**Task requirements:** Edit everything from the start of the items down to the line containing "и салонах оптики. За эти годы компан", changing "Mois" to "Monat" and keeping every other part the same. Give only those lines.

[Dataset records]
━━━━━━━━

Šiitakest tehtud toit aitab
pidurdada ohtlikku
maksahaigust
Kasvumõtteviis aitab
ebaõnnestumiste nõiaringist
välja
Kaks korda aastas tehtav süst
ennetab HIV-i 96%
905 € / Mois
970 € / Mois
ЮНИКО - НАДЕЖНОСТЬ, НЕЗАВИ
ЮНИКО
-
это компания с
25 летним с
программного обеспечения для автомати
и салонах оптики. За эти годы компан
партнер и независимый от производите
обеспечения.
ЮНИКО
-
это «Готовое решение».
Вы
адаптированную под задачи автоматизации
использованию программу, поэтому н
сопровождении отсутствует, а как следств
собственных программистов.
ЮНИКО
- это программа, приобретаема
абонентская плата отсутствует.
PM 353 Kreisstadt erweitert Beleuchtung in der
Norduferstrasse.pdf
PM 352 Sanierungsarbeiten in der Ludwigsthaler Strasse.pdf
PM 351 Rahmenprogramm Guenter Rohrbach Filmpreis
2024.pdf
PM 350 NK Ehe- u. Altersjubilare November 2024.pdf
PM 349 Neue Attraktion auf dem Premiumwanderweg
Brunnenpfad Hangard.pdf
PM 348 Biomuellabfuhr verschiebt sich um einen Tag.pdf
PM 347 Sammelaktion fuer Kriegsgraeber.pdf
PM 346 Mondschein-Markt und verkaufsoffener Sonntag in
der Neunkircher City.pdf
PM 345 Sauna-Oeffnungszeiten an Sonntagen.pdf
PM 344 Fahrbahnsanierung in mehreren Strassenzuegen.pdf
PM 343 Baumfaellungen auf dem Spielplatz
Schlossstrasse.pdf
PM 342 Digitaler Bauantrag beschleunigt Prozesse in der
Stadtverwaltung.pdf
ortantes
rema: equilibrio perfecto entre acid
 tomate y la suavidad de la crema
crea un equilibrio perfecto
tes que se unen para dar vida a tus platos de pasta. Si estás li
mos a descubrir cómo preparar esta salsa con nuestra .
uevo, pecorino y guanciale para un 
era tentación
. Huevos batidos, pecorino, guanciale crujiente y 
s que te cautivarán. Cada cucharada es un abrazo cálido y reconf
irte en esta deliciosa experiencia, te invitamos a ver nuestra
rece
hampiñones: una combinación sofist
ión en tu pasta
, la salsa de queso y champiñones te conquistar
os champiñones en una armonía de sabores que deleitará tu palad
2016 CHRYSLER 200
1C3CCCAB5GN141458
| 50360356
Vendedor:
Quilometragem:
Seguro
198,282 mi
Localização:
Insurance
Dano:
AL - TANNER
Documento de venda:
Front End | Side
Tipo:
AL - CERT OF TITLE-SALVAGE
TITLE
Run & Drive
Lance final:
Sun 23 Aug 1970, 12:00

━━━━━━━━

**Solution:**
Šiitakest tehtud toit aitab
pidurdada ohtlikku
maksahaigust
Kasvumõtteviis aitab
ebaõnnestumiste nõiaringist
välja
Kaks korda aastas tehtav süst
ennetab HIV-i 96%
905 € / Monat
970 € / Monat
ЮНИКО - НАДЕЖНОСТЬ, НЕЗАВИ
ЮНИКО
-
это компания с
25 летним с
программного обеспечения для автомати
и салонах оптики. За эти годы компан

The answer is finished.